'''

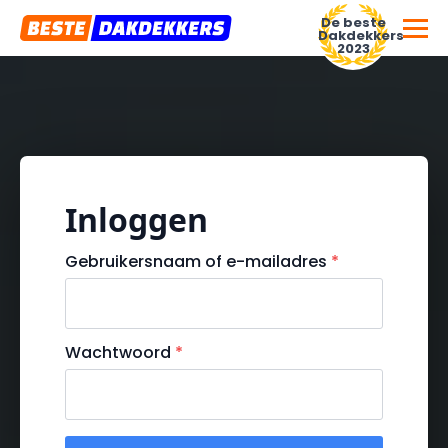
De beste
Dakdekkers
2023
Inloggen
Voor dakdekkersbedrijven
Gebruikersnaam of e-mailadres
*
Wachtwoord
*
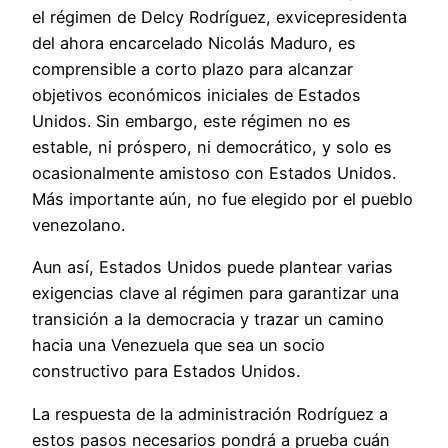
el régimen de Delcy Rodríguez, exvicepresidenta
del ahora encarcelado Nicolás Maduro, es
comprensible a corto plazo para alcanzar
objetivos económicos iniciales de Estados
Unidos. Sin embargo, este régimen no es
estable, ni próspero, ni democrático, y solo es
ocasionalmente amistoso con Estados Unidos.
Más importante aún, no fue elegido por el pueblo
venezolano.
Aun así, Estados Unidos puede plantear varias
exigencias clave al régimen para garantizar una
transición a la democracia y trazar un camino
hacia una Venezuela que sea un socio
constructivo para Estados Unidos.
La respuesta de la administración Rodríguez a
estos pasos necesarios pondrá a prueba cuán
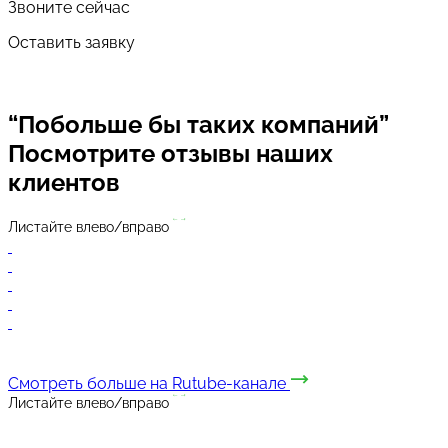
Звоните сейчас
Оставить заявку
“Побольше бы таких компаний”
Посмотрите отзывы
наших
клиентов
Листайте влево/вправо
Смотреть больше на Rutube-канале
Листайте влево/вправо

'''

### GOAL OF THE EXERCISE
All lines from the one containing "Оставить заявку" to the last line of the material above must be copied exactly, and only those.

### TASK RESULT
Оставить заявку
“Побольше бы таких компаний”
Посмотрите отзывы
наших
клиентов
Листайте влево/вправо
Смотреть больше на Rutube-канале
Листайте влево/вправо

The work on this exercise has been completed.